Another possible, but equally speculative, mechanism by which prior glycemic control could have persistent effects on development and progression of diabetes complications is by epigenetic mechanisms. The phenomenon of epigenetics refers to the chemical modification of cellular DNA or nuclear histones by factors in the internal environmental milieu of the individual. Persistent changes in key chromatin histone methylation could be induced by hyperglycemia and result in sustained dysregulation (expression or repression) of gene expression for long periods of time. Epigenetic chromatin regulation of cellular transcription can operate at both the local (that is, single gene) level and at a global level over a period of time, affecting multiple chromosomal domains. With the initiation of the EDIC Epigenetics study, epigenetic modifications of chromatin and alterations of gene expression that could persist for a long period of time are being evaluated.

Despite the demonstrated differences in metabolic memory at 10 years between adult and adolescent cohorts, a few limitations must be acknowledged. First, the sample size of the adolescent cohort is small relative to the adult cohort, providing less power to demonstrate a significant effect should it exist in this age group. The small sample size of the adolescent cohort will not affect our conclusion related to the primary outcome of this study, further 3-step progression from DCCT closeout, because the odds reduction at EDIC year 10 for adolescents was 0% (Fig. 1). We cannot, however, rule out a type 2 error in other retinopathy outcomes, such as severe nonproliferative diabetic retinopathy or worse, proliferative diabetic retinopathy, or photocoagulation therapy (odds reduction: 46, 41, and 64%, respectively) (Table 2), due to the low power (20–40%) engendered by the small sample size of adolescents. Second, 18% of the adults and 25% of the adolescents who enrolled in the DCCT did not have a retinopathy assessment after 10 years of EDIC follow-up. Among these nonparticipants, 5 adolescents and 33 adults died prior to EDIC year 10. Further analyses (supplementary Table 1, available in an online appendix at http://diabetes.diabetesjournals.org/cgi/content/full/db09-1216/DC1) indicated that participants and nonparticipants are similar in treatment group, age, sex, diabetes duration, A1C, retinopathy levels, blood pressure, and lipids in the adult cohort, and similar in the majority of characteristics in the adolescent cohort except that the 10-year adolescent participants were slightly older at DCCT entry (14.9 vs. 14.2 years; P = 0.0034) and had worse retinopathy (P = 0.0301) at DCCT closeout. A possible reason may be that patients with milder retinopathy pay less attention to the monitoring of their retinopathy levels. However, because the treatment group is balanced between participants and nonparticipants, this observed slight imbalance should not bias the conclusion in this study.

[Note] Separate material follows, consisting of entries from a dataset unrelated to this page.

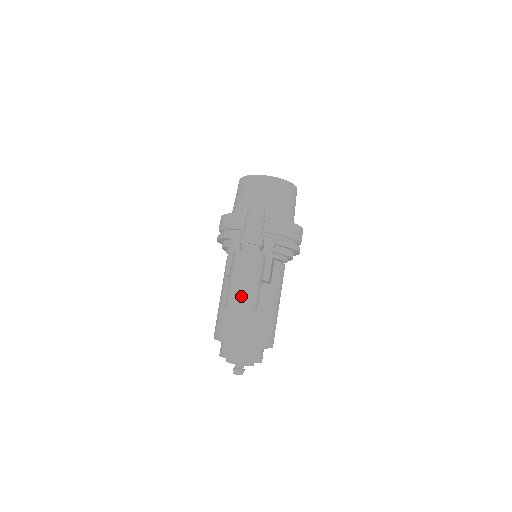
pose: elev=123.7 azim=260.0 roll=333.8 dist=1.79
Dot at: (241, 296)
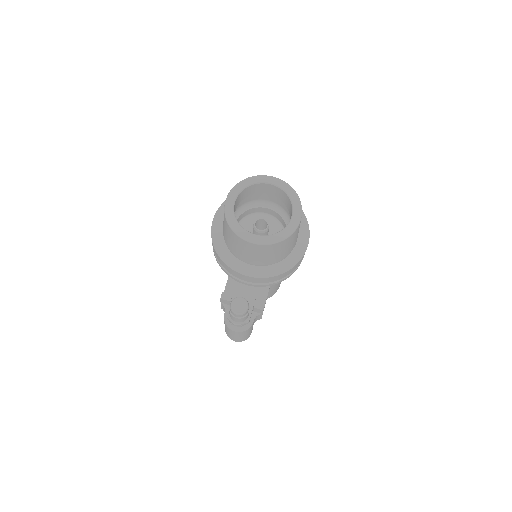
Dot at: (235, 340)
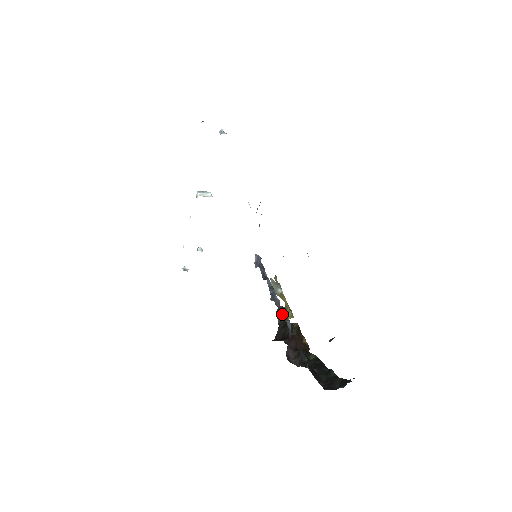
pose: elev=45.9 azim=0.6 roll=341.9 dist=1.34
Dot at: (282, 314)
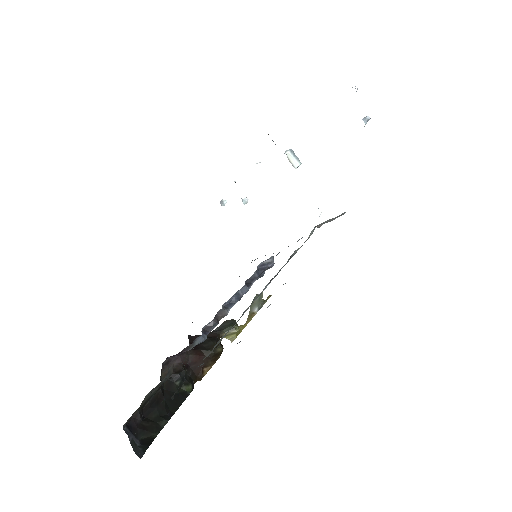
Dot at: (210, 326)
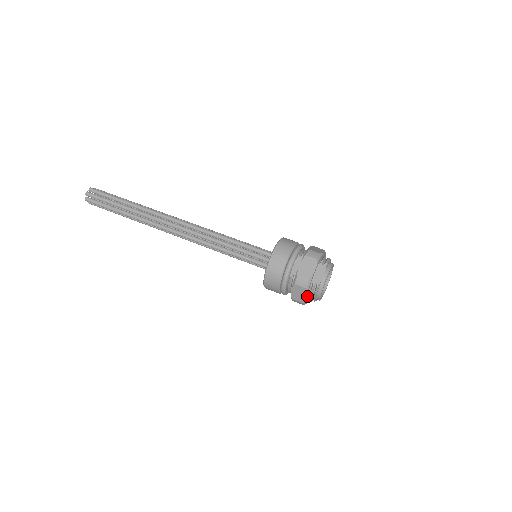
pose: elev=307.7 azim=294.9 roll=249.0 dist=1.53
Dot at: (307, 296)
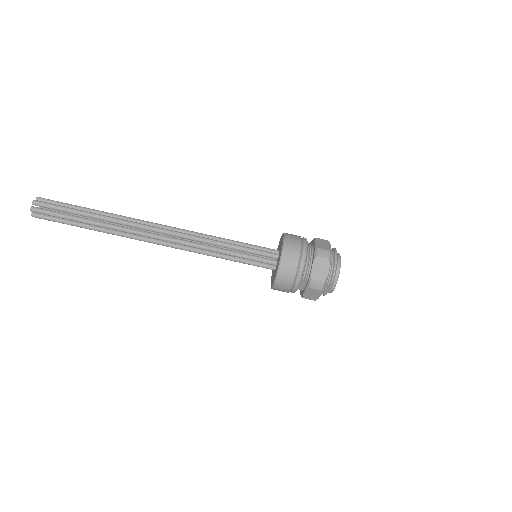
Dot at: occluded
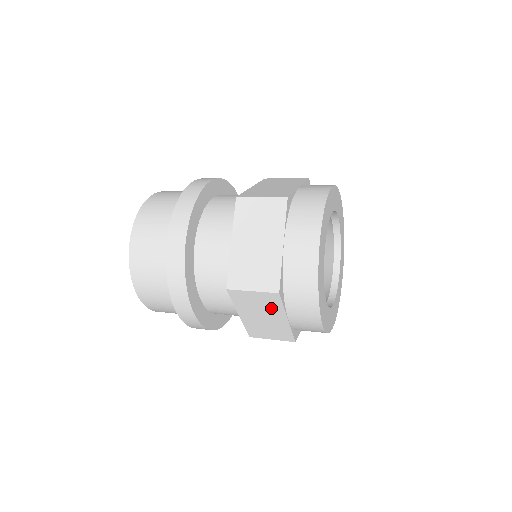
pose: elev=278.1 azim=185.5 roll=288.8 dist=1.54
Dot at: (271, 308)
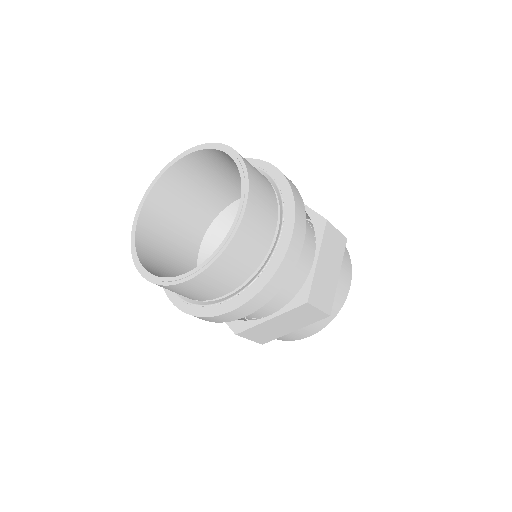
Dot at: occluded
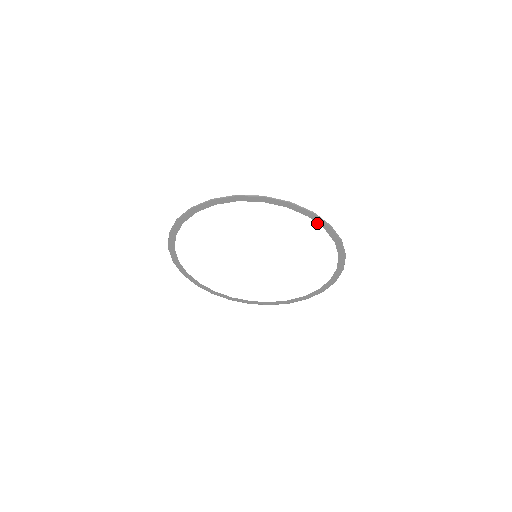
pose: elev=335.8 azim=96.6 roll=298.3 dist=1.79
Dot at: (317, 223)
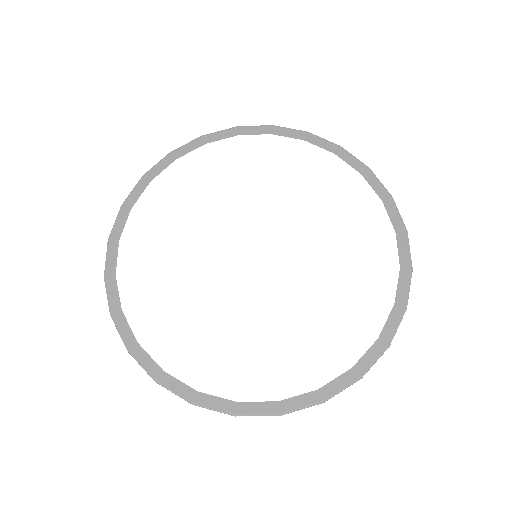
Dot at: occluded
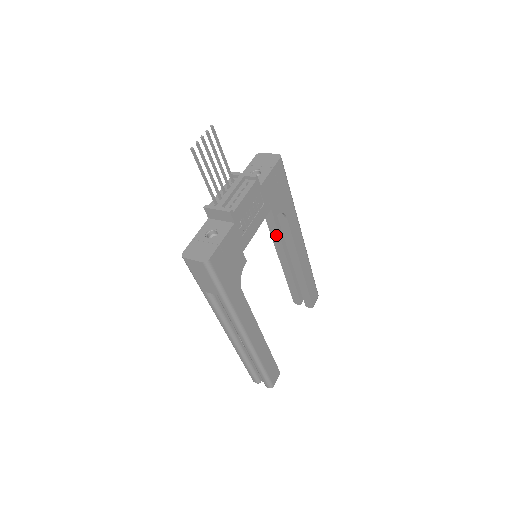
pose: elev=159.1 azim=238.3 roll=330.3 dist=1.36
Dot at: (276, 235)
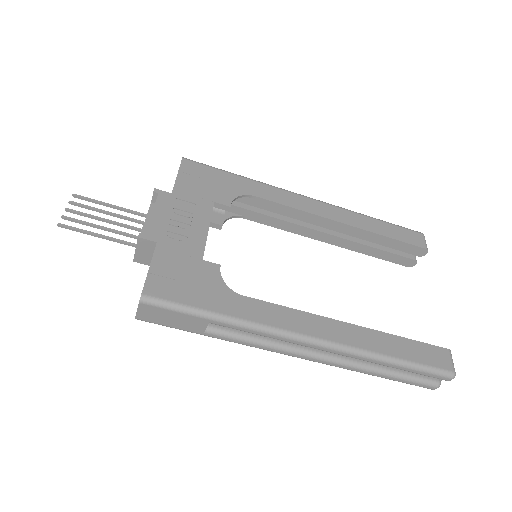
Dot at: (281, 223)
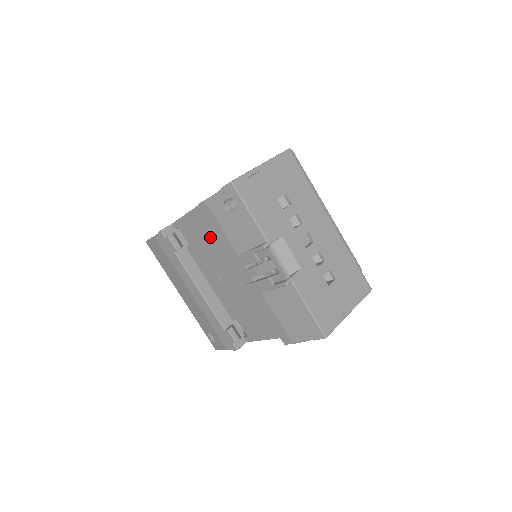
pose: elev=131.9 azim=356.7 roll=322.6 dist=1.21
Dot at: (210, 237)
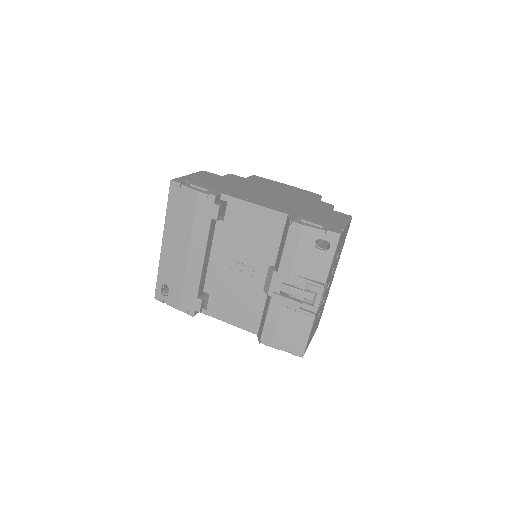
Dot at: (259, 235)
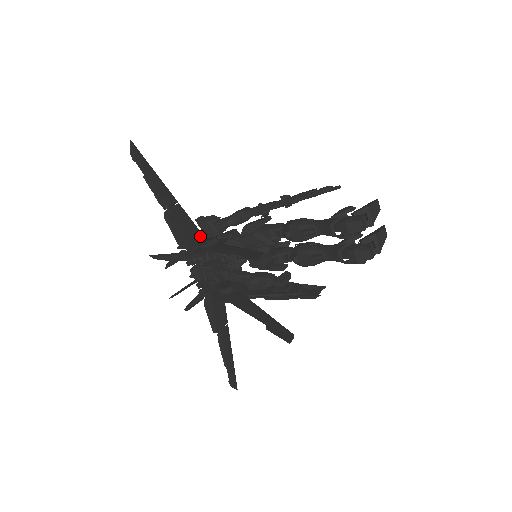
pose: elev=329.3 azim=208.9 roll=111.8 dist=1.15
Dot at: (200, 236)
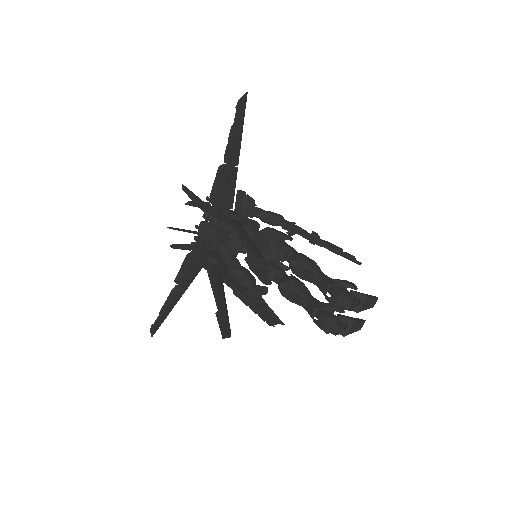
Dot at: (230, 204)
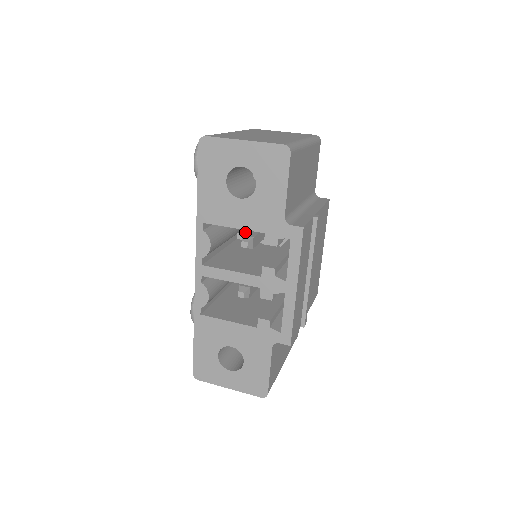
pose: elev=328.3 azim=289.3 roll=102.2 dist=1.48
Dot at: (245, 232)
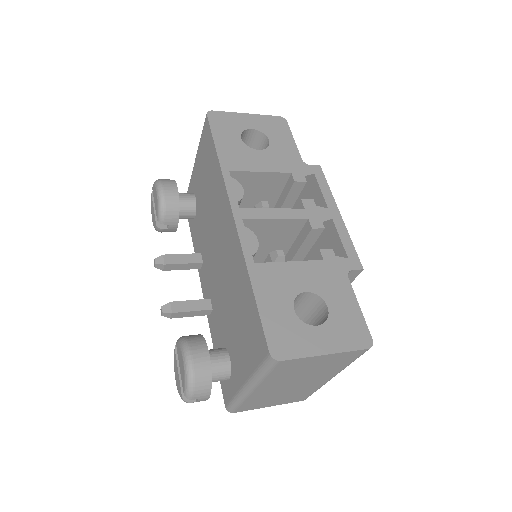
Dot at: occluded
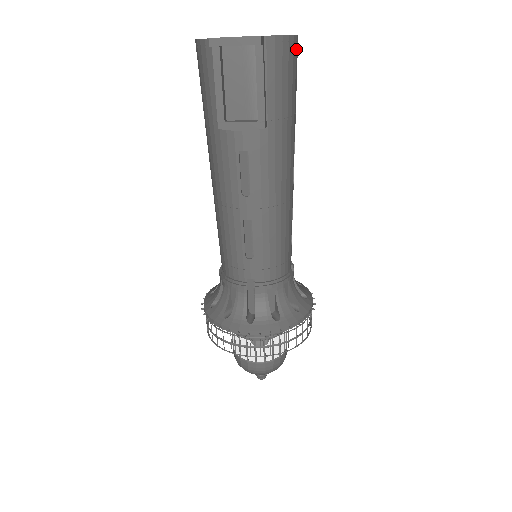
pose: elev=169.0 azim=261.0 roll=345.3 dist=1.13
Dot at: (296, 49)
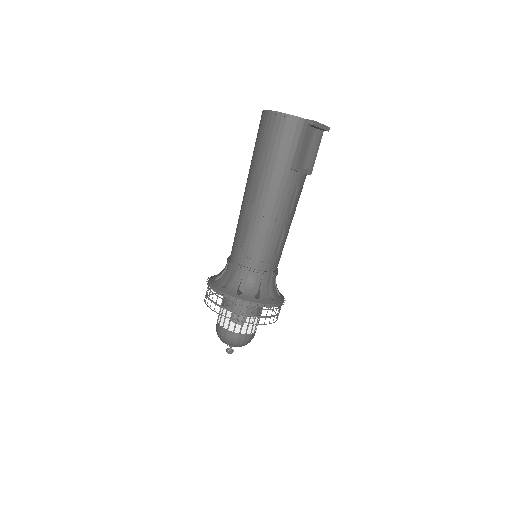
Dot at: occluded
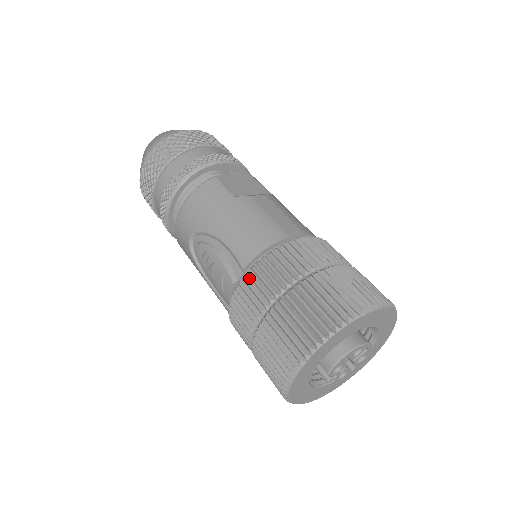
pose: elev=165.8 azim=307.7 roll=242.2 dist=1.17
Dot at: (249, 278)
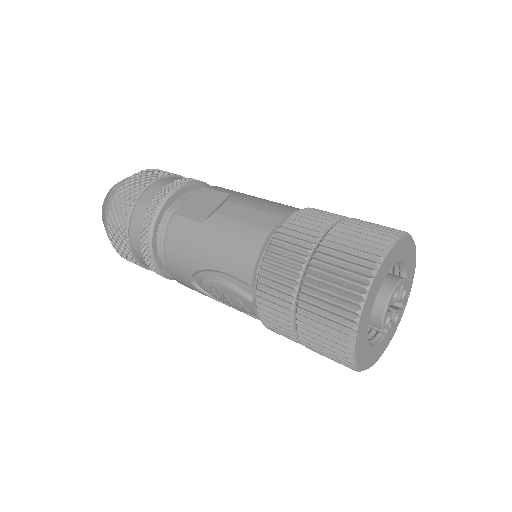
Dot at: (261, 292)
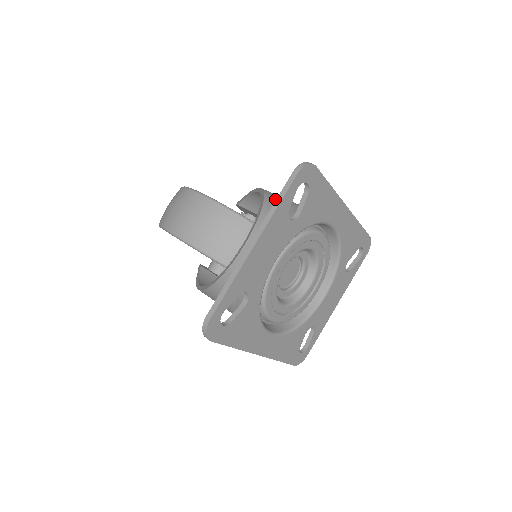
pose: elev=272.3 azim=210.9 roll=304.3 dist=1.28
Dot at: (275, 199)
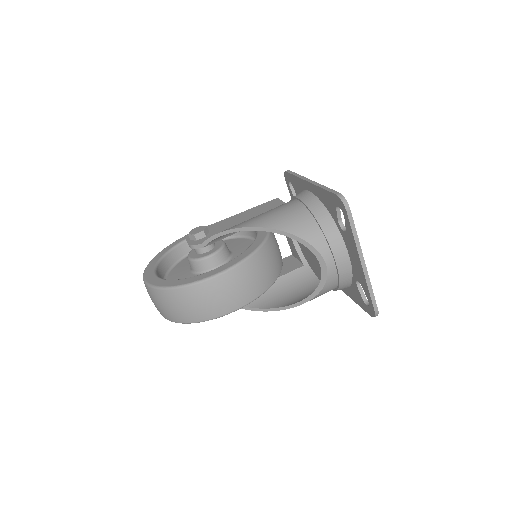
Dot at: (291, 225)
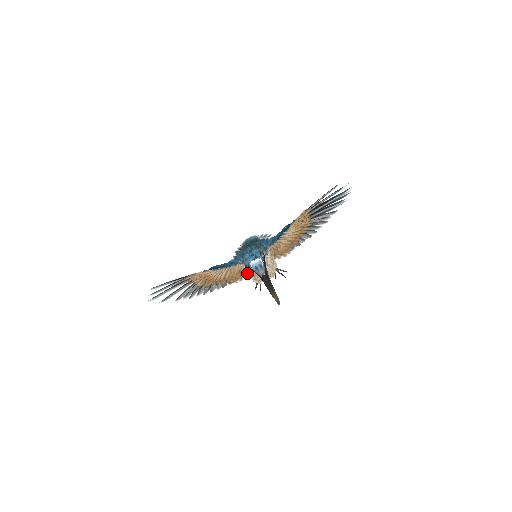
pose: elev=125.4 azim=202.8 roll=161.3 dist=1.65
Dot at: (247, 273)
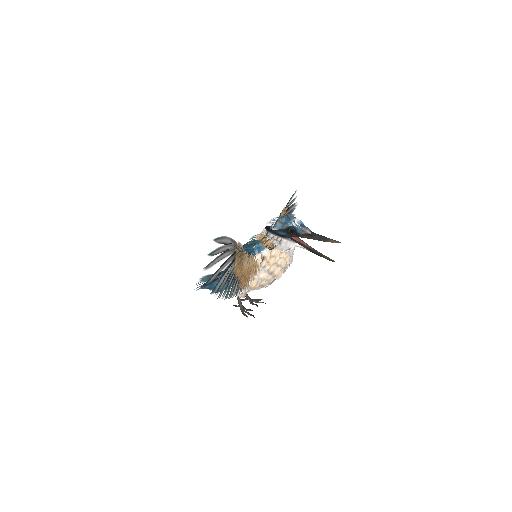
Dot at: (265, 264)
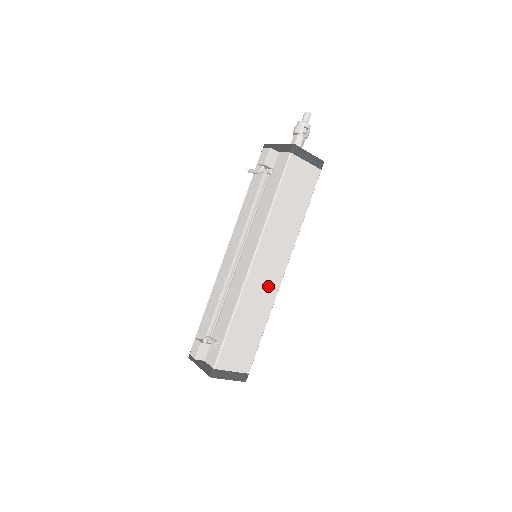
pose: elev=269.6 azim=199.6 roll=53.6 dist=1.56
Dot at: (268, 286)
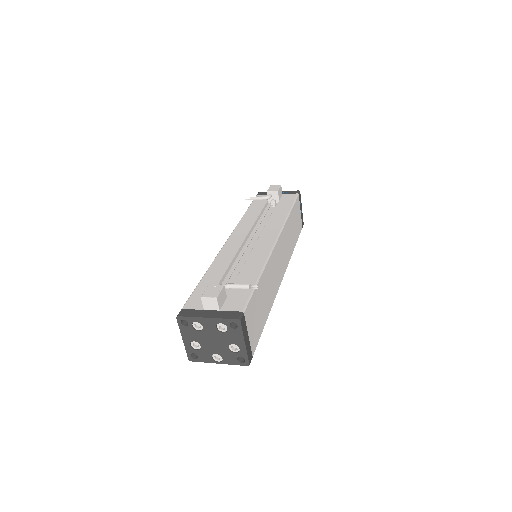
Dot at: (276, 277)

The DCCT/EDIC studies have shown that intensive treatment directed at achieving blood glucose and A1C levels as close to normal as safely possible without severe hypoglycemia, and starting as early in the course of diabetes as safely possible, is vital for achieving sustained reductions of diabetic retinopathy. The results of the present analyses reinforce the need to maintain A1C at target values for as long as possible and demonstrate the waning benefits over time in the face of higher A1C levels.